The moment something feels hard, we switch. We search for another idea, another tool. We just scatter around.
My Own Struggle
Last month, I had this idea for a SaaS product. Spent a day building it with AI tools. Got the MVP ready.
Then I saw someone on Twitter talking about their AI wrapper making $10K MRR.
Boom. New idea.
Abandoned the SaaS. Started building the wrapper. Got 60% done.
Then another idea hit. And another. And another.
Now I have five half-finished projects and zero shipped products.
If you ask me why this matters,
It’s because depth is what creates results. Ideas and execution alone won’t give you the results you wanted to see. Being focused and sustained on one problem does.
As Steve Jobs said:
Focus is about saying NO
But today saying NO is harder than ever because AI keeps giving you a lot more YES.
It shows you more possibilities, more opportunities and more what ifs.
And this kills your ability to dive deep into the problem.
The Curse
This is what I call:
The Curse of Creativity
When the ability to create becomes so accessible that you don’t value what you create.
And when you don’t value what you create, you don’t stick with it.
Earlier this was an ordered process:
Idea → Effort → Commitment → Result
Now it’s just:
Idea → Execute → New idea → Abandon → Repeat
The Fun Part
I asked AI to build me a todo app yesterday. It did it in 3 minutes.
Did I use it? No.
I asked it to build a better one with more features. Got it in 5 minutes.
Did I use that either? Also no.
I’m now on version 4 of my “perfect” todo app, and I’m still using sticky notes on my desk.
That’s the curse in action.
Why This Matters
What makes this dangerous isn’t that ideas are easy or execution is fast. It’s that you’re constantly being pulled away from depth without even realising it.
Every new possibility feels rational.

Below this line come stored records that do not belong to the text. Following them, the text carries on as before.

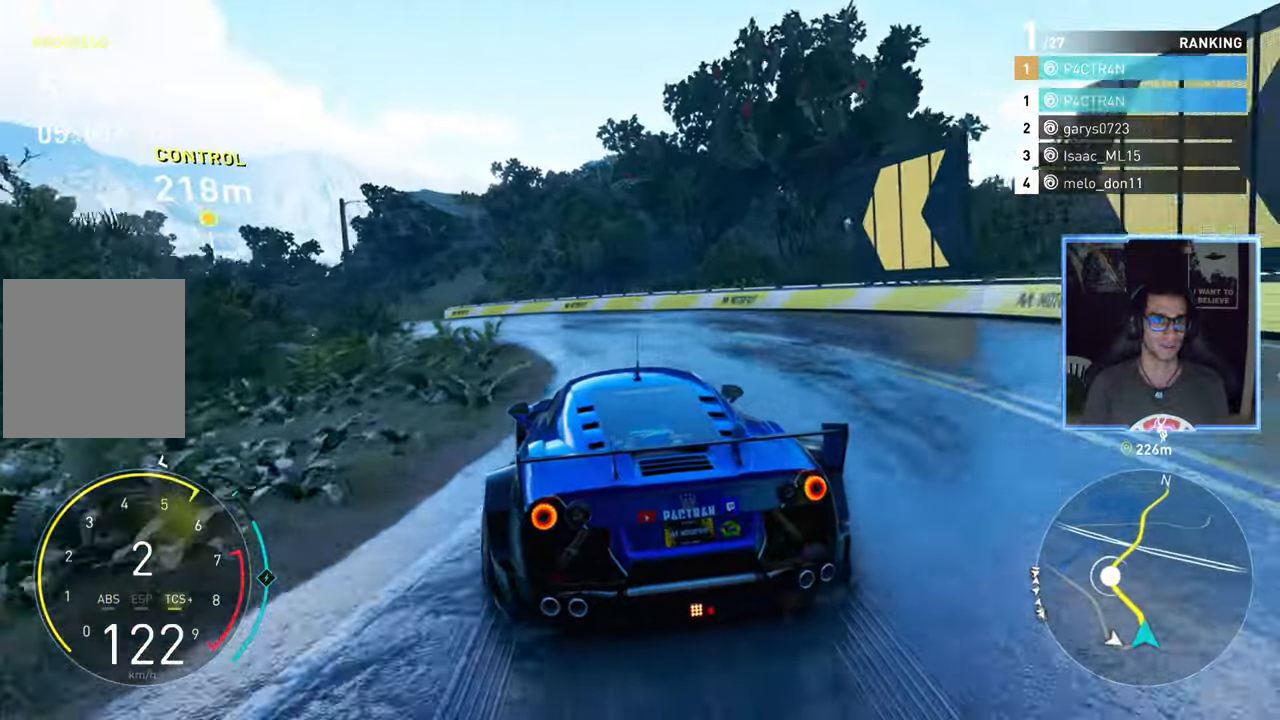
Gameplay with a controller (Xbox layout); each line is a JSON object with the inputs held at the frame after it. "events" lists button and stick changes between this image and that frame as [ms after this image, input, new state], when the widget could be followed in between. Not read: L2.
{"buttons": ["R2"], "left_stick": "left", "right_stick": "center", "events": [[67, "left_stick", "left"], [250, "left_stick", "center"], [367, "left_stick", "left"]]}
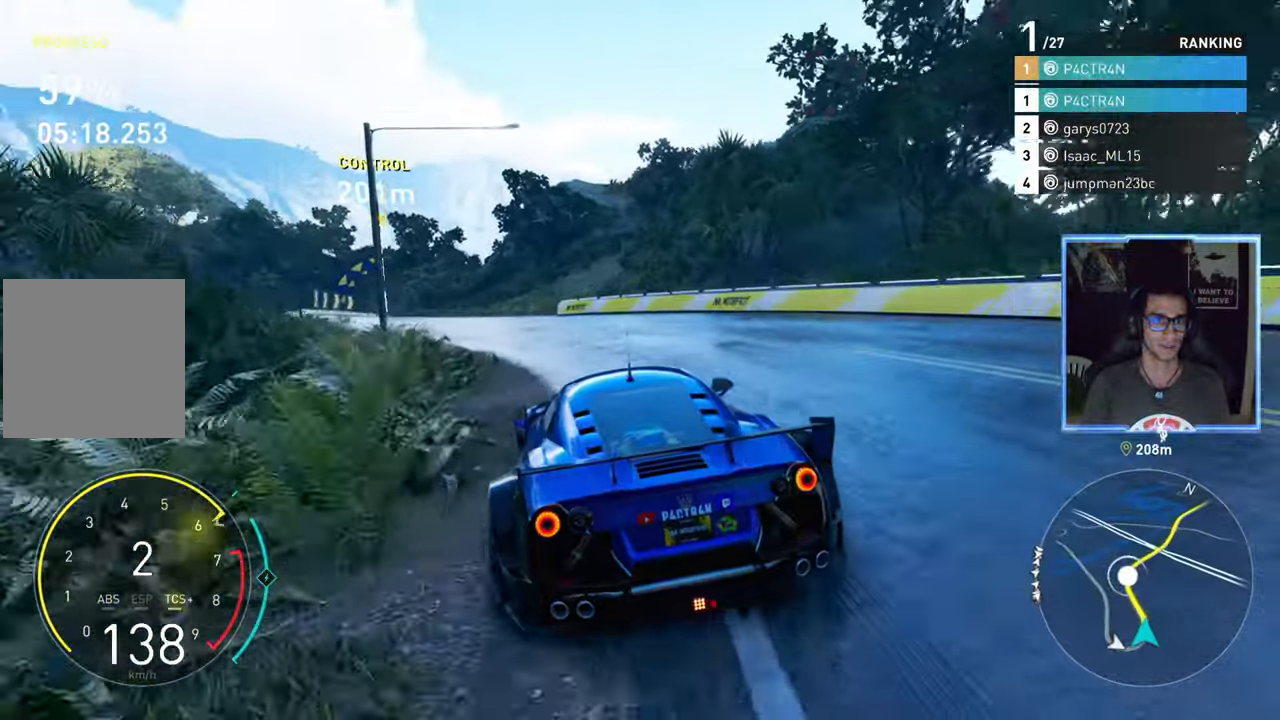
{"buttons": ["R2"], "left_stick": "left", "right_stick": "center", "events": [[83, "left_stick", "center"], [450, "left_stick", "left"]]}
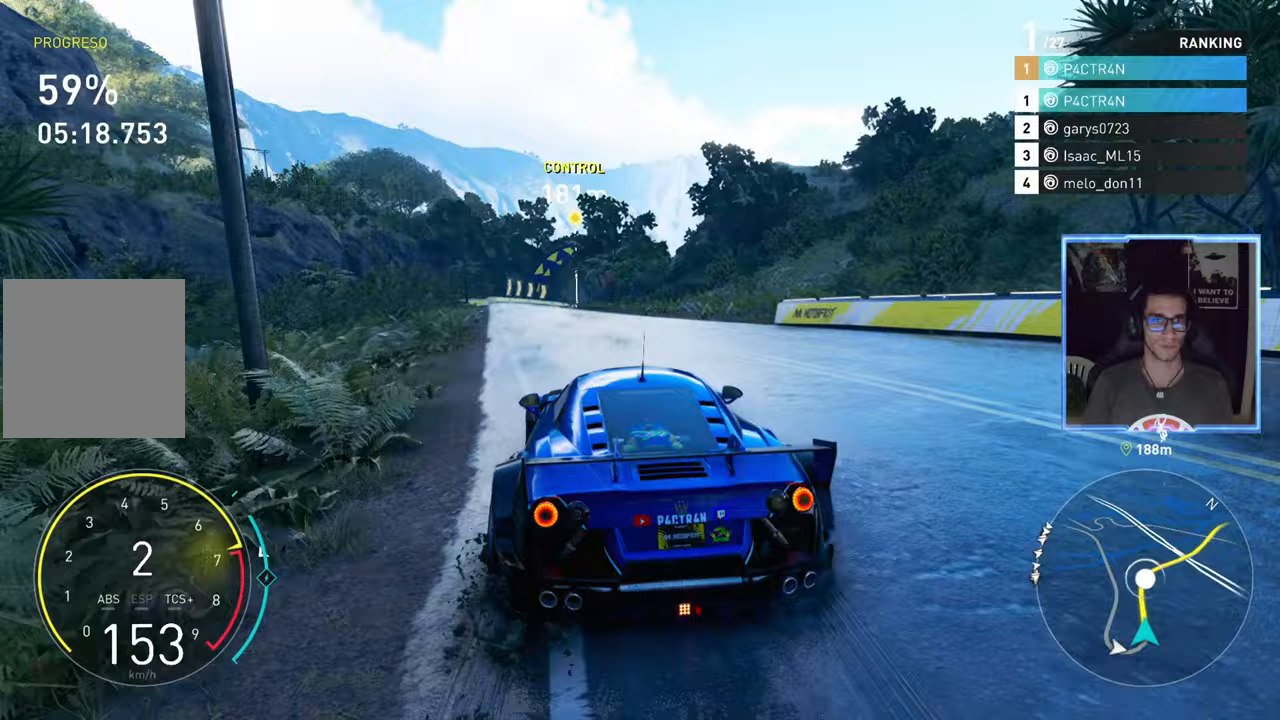
{"buttons": ["A", "R2"], "left_stick": "left", "right_stick": "center", "events": [[67, "left_stick", "center"], [183, "A", "down"], [467, "left_stick", "left"]]}
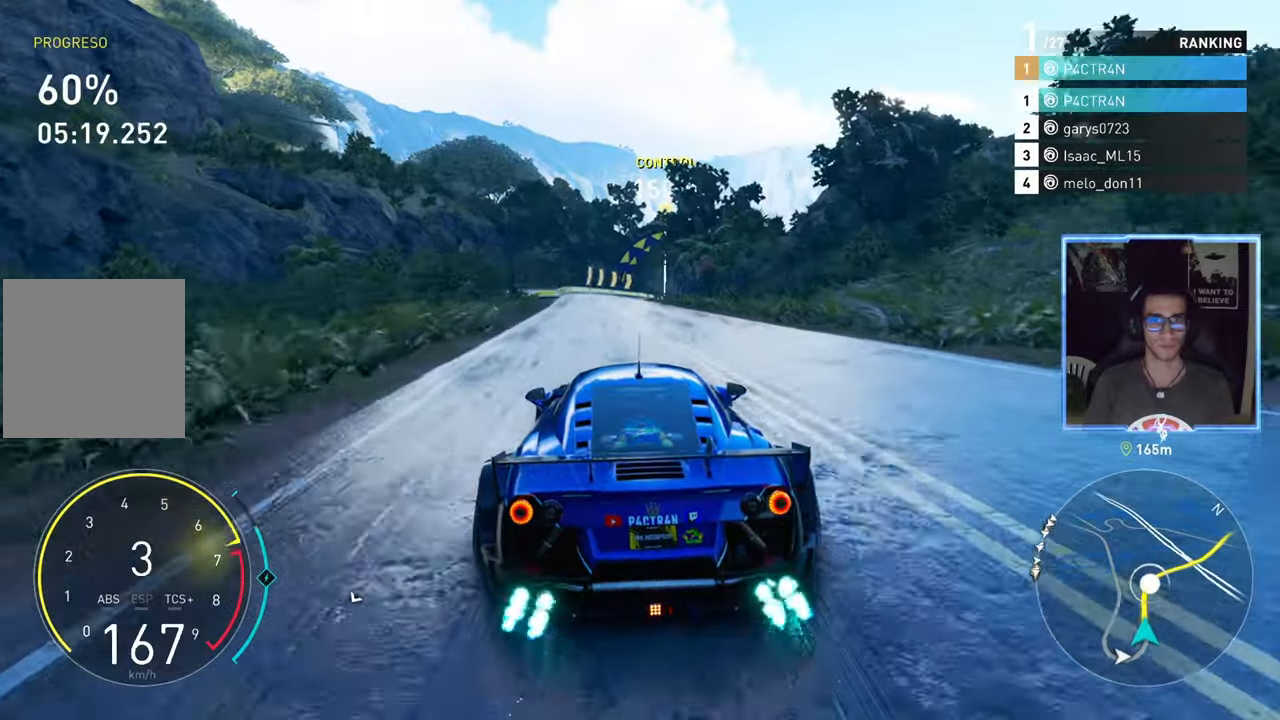
{"buttons": ["R2"], "left_stick": "center", "right_stick": "center", "events": [[100, "left_stick", "center"], [233, "A", "up"]]}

Every switch feels justified.
But nothing meaningful is built that way.
At some point, you have to accept that most of your ideas don’t deserve to be built - not because they’re bad, but because you can’t build all of them well.
The cost of saying yes to everything is that nothing gets the time it needs to become real.
The Real Skill
So the shift isn’t about finding better ideas or better tools. It’s about developing the ability to:
- Stay when it stops being exciting
- Continue when there’s no novelty left
- Keep working on something even when you’re no longer sure it will work
Because that phase - the boring, uncertain, repetitive - is where almost everyone leaves.

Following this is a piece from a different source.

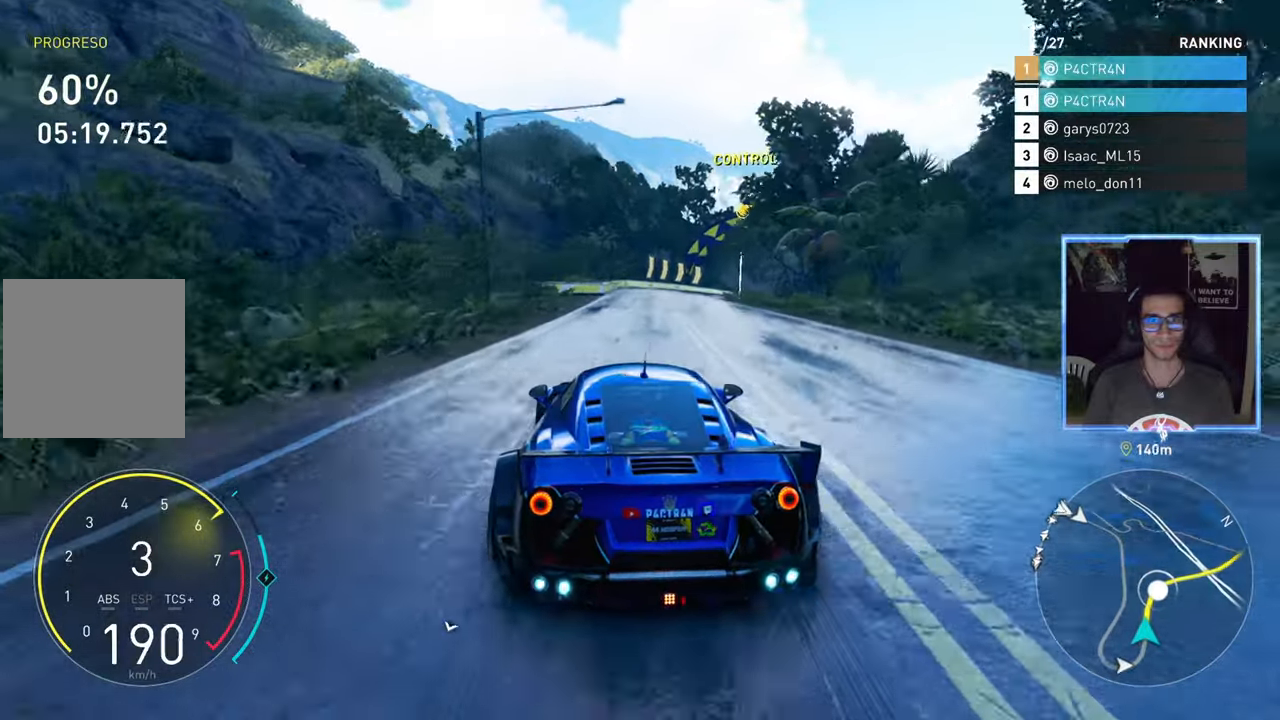
{"buttons": ["R2"], "left_stick": "up-right", "right_stick": "center", "events": [[183, "left_stick", "right"], [333, "left_stick", "center"], [500, "left_stick", "up-right"]]}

And that’s exactly why it’s the only place where results come from.
If creativity is now infinite, then discipline is the real constraint.
And the people who learn to operate within that constraint - who can ignore the noise, commit to one path, and see it through - are the ones who will actually get what they started for.
Not because they had better ideas.
But because they stayed.
The Ultimate Irony
We have more creative power than any generation before us.
And we’re probably shipping less meaningful work because of it.
The tool that gives us unlimited creation is the same tool that prevents us from creating anything that lasts.
That’s not progress. That’s the curse.